### Provided passage
====
John, however, was in over his head. By the early 90's, he was telling associates that he wasn't fit to run his own company. The line between public and private was hopelessly blurred as the two wings of the House of Rigas traded cash payments, real estate and personnel too. The Rigases would pay Adelphia for managing their properties, then turn around and insist that the company buy its furniture from Doris, who ran an upscale shop known as Eleni Interiors. The blurriest part of all was Adelphia's board, which supposedly represented the public: a majority of the directors were family members. All this fuzziness didn't seem to bother the increasingly imperious Tim, but it greatly bothered James. He refused free flights on the corporate jet, questioned Tim's plan for the golf course and even made a point of paying his taxes separately from the others. An employee recalls that James also observed that the family's responsibility was ''to create value for the shareholders.'' (James refused to be interviewed for this article.)

The Rigases were usually able to get past such differences and arrive at a consensus; that's how John wanted it. However, when the Internet arrived in full force, James increasingly diverged from the family and was eventually made head of a fiber-optic subsidiary. It would file for bankruptcy, too, but for reasons relating to economics rather than ethics.

The Internet turned the cable world on its head. Silicon Valley types began to toss around the term ''convergence,'' by which they meant that the telephone, the cable and the computer-based information highway would become one and the same. It was a repeat of the cable industry's beginnings: forecasts of great profits to come, but in the meantime huge capital outlays. In the latter part of the 90's, cable companies essentially rewired the country for digital TV and the Internet at a cost of $75 billion. This was paid for by the public in the form of stocks and bonds. In effect, the cable industry handed investors a gigantic promissory note.

The rush on Wall Street created a parallel rush to consolidate; for many cable operators, it was acquire or be acquired. The Rigases were adamantly opposed to selling out. Adelphia wasn't just their company; it was their life. The brothers, none of whom pulled down more than $250,000 a year, were in for the long haul. They weren't about to move to Chicago or Denver and work for a conglomerate.
====
### Data provided
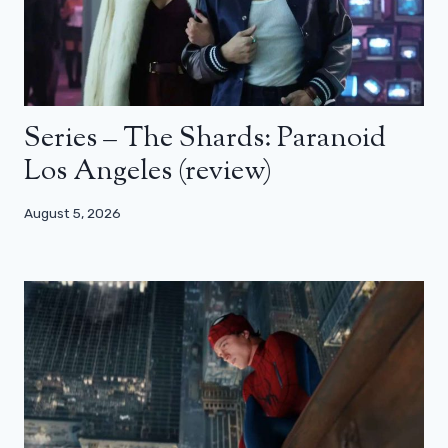
Series – The Shards: Paranoid
Los Angeles (review)
August 5, 2026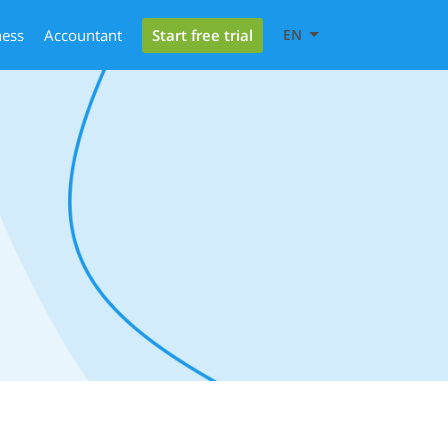
Start free trial
ness
Accountant
EN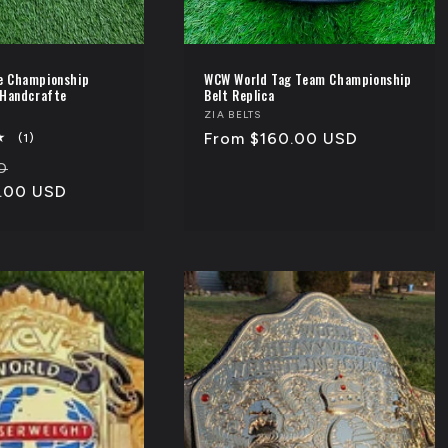
e Championship
WCW World Tag Team Championship
 Handcrafte
Belt Replica
Vendor:
ZIA BELTS
Regular
From $160.00 USD
1
(1)
total
price
Sale
D
reviews
.00 USD
price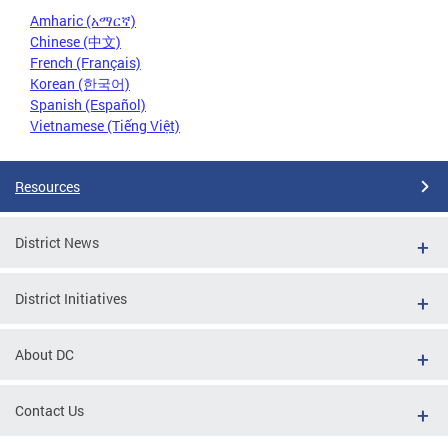
Amharic (አማርኛ)
Chinese (中文)
French (Français)
Korean (한국어)
Spanish (Español)
Vietnamese (Tiếng Việt)
Resources
District News
District Initiatives
About DC
Contact Us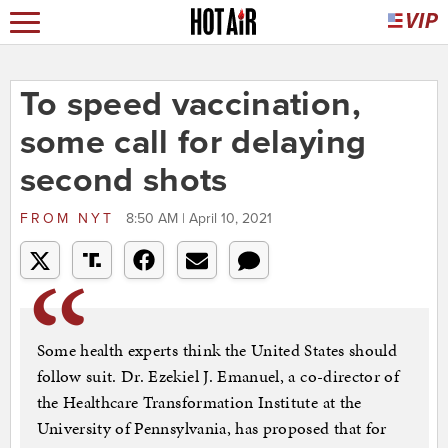
To speed vaccination,
some call for delaying
second shots
FROM
NYT
8:50 AM | April 10, 2021
Some health experts think the United States should
follow suit. Dr. Ezekiel J. Emanuel, a co-director of
the Healthcare Transformation Institute at the
University of Pennsylvania, has proposed that for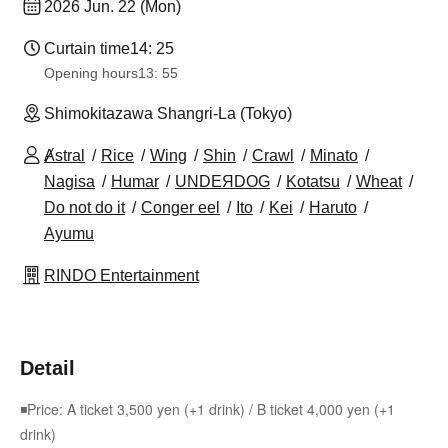
2026 Jun. 22 (Mon)
Curtain time
14: 25
Opening hours
13: 55
Shimokitazawa Shangri-La (Tokyo)
Ⱥstral
Rice
Wing
Shin
Crawl
Minato
Nagisa
Humar
UNDEЯDOG
Kotatsu
Wheat
Do not do it
Conger eel
Ito
Kei
Haruto
Ayumu
RINDO Entertainment
Detail
◾Price: A ticket 3,500 yen (+1 drink) / B ticket 4,000 yen (+1
drink)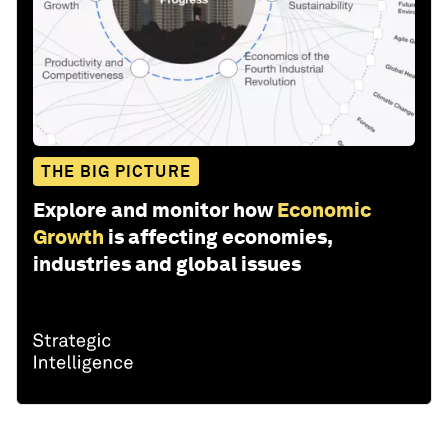
THE BIG PICTURE
Explore and monitor how
Economic
Growth
is affecting economies,
industries and global issues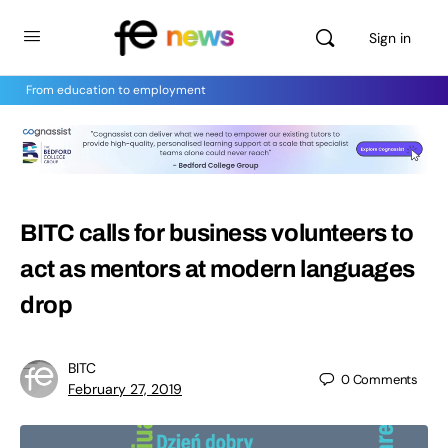
Sign in
From education to employment
BITC calls for business volunteers to
act as mentors at modern languages
drop
BITC
0
Comments
February 27, 2019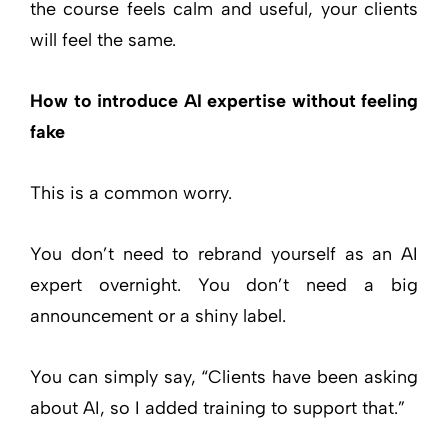
the course feels calm and useful, your clients
will feel the same.
How to introduce AI expertise without feeling
fake
This is a common worry.
You don’t need to rebrand yourself as an AI
expert overnight. You don’t need a big
announcement or a shiny label.
You can simply say, “Clients have been asking
about AI, so I added training to support that.”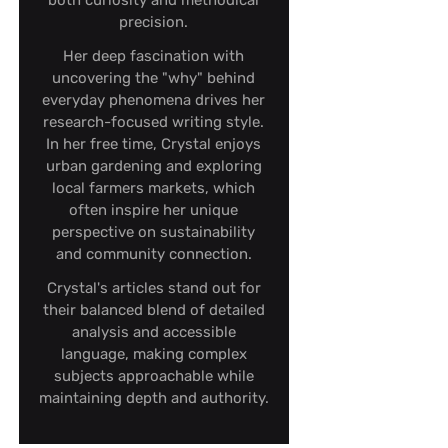
both curiosity and methodical
precision.
Her deep fascination with
uncovering the "why" behind
everyday phenomena drives her
research-focused writing style.
In her free time, Crystal enjoys
urban gardening and exploring
local farmers markets, which
often inspire her unique
perspective on sustainability
and community connection.
Crystal's articles stand out for
their balanced blend of detailed
analysis and accessible
language, making complex
subjects approachable while
maintaining depth and authority.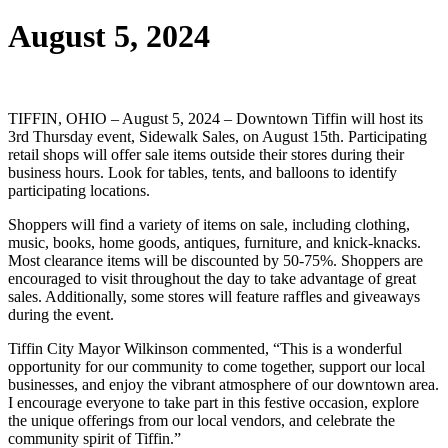
August 5, 2024
TIFFIN, OHIO – August 5, 2024 – Downtown Tiffin will host its
3rd Thursday event, Sidewalk Sales, on August 15th. Participating
retail shops will offer sale items outside their stores during their
business hours. Look for tables, tents, and balloons to identify
participating locations.
Shoppers will find a variety of items on sale, including clothing,
music, books, home goods, antiques, furniture, and knick-knacks.
Most clearance items will be discounted by 50-75%. Shoppers are
encouraged to visit throughout the day to take advantage of great
sales. Additionally, some stores will feature raffles and giveaways
during the event.
Tiffin City Mayor Wilkinson commented, “This is a wonderful
opportunity for our community to come together, support our local
businesses, and enjoy the vibrant atmosphere of our downtown area.
I encourage everyone to take part in this festive occasion, explore
the unique offerings from our local vendors, and celebrate the
community spirit of Tiffin.”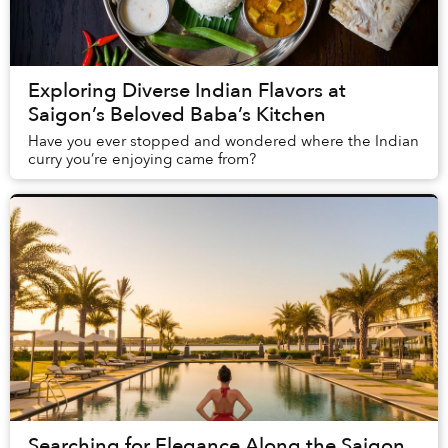
Exploring Diverse Indian Flavors at
Saigon’s Beloved Baba’s Kitchen
Have you ever stopped and wondered where the Indian
curry you’re enjoying came from?
Searching for Elegance Along the Saigon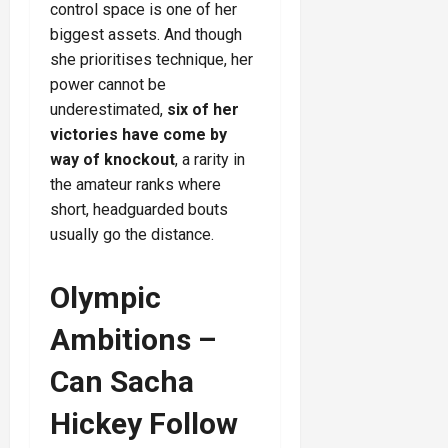
control space is one of her
biggest assets. And though
she prioritises technique, her
power cannot be
underestimated,
six of her
victories have come by
way of knockout
, a rarity in
the amateur ranks where
short, headguarded bouts
usually go the distance.
Olympic
Ambitions –
Can Sacha
Hickey Follow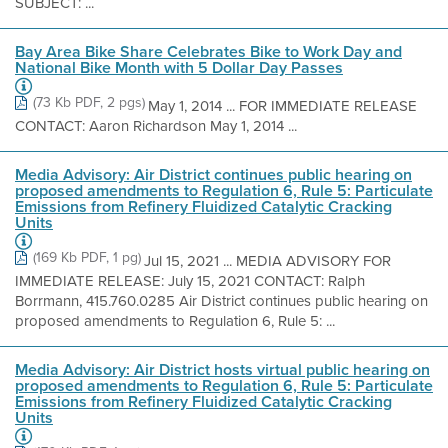
SUBJECT: ...
Bay Area Bike Share Celebrates Bike to Work Day and
National Bike Month with 5 Dollar Day Passes
(73 Kb PDF, 2 pgs)
May 1, 2014 ... FOR IMMEDIATE RELEASE
CONTACT: Aaron Richardson May 1, 2014 ...
Media Advisory: Air District continues public hearing on
proposed amendments to Regulation 6, Rule 5: Particulate
Emissions from Refinery Fluidized Catalytic Cracking
Units
(169 Kb PDF, 1 pg)
Jul 15, 2021 ... MEDIA ADVISORY FOR
IMMEDIATE RELEASE: July 15, 2021 CONTACT: Ralph
Borrmann, 415.760.0285 Air District continues public hearing on
proposed amendments to Regulation 6, Rule 5: ...
Media Advisory: Air District hosts virtual public hearing on
proposed amendments to Regulation 6, Rule 5: Particulate
Emissions from Refinery Fluidized Catalytic Cracking
Units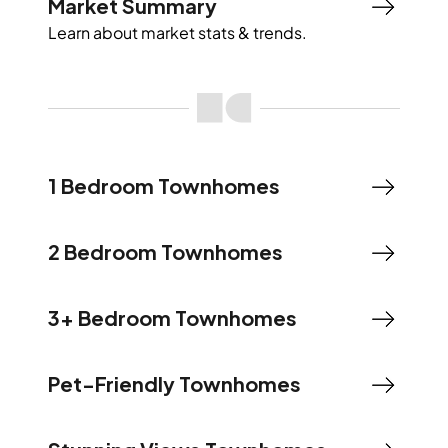
Market Summary
Learn about market stats & trends.
1 Bedroom Townhomes
2 Bedroom Townhomes
3+ Bedroom Townhomes
Pet-Friendly Townhomes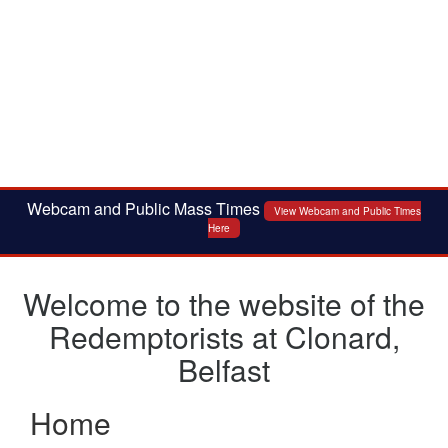
Webcam and Public Mass Times
View Webcam and Public Times
Here
Welcome to the website of the
Redemptorists at Clonard,
Belfast
Home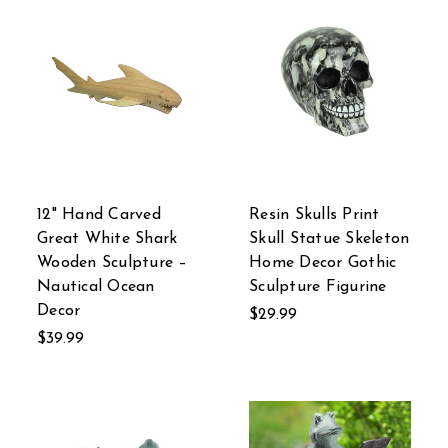
12" Hand Carved
Resin Skulls Print
Great White Shark
Skull Statue Skeleton
Wooden Sculpture –
Home Decor Gothic
Nautical Ocean
Sculpture Figurine
Decor
$29.99
$39.99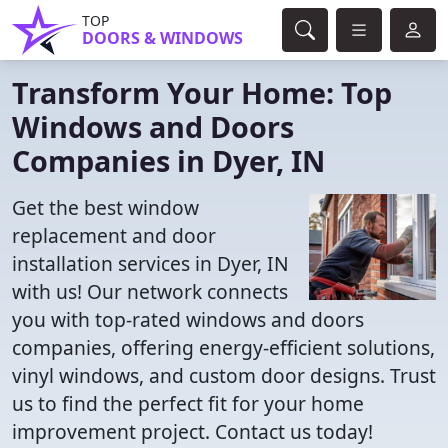
TOP
DOORS & WINDOWS
Transform Your Home: Top
Windows and Doors
Companies in Dyer, IN
Get the best window
replacement and door
installation services in Dyer, IN
with us! Our network connects
you with top-rated windows and doors
companies, offering energy-efficient solutions,
vinyl windows, and custom door designs. Trust
us to find the perfect fit for your home
improvement project. Contact us today!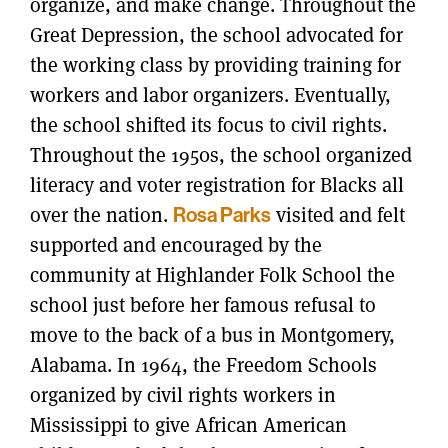
organize, and make change. Throughout the
Great Depression, the school advocated for
the working class by providing training for
workers and labor organizers. Eventually,
the school shifted its focus to civil rights.
Throughout the 1950s, the school organized
literacy and voter registration for Blacks all
over the nation.
Rosa Parks
visited and felt
supported and encouraged by the
community at Highlander Folk School the
school just before her famous refusal to
move to the back of a bus in Montgomery,
Alabama. In 1964, the Freedom Schools
organized by civil rights workers in
Mississippi to give African American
====
### Prompt
From the passage about the Rigas family and Adelphia, copy out the text word for word, starting with "The rush on" and going on through "for a conglomerate.".

### Solution below
The rush on Wall Street created a parallel rush to consolidate; for many cable operators, it was acquire or be acquired. The Rigases were adamantly opposed to selling out. Adelphia wasn't just their company; it was their life. The brothers, none of whom pulled down more than $250,000 a year, were in for the long haul. They weren't about to move to Chicago or Denver and work for a conglomerate.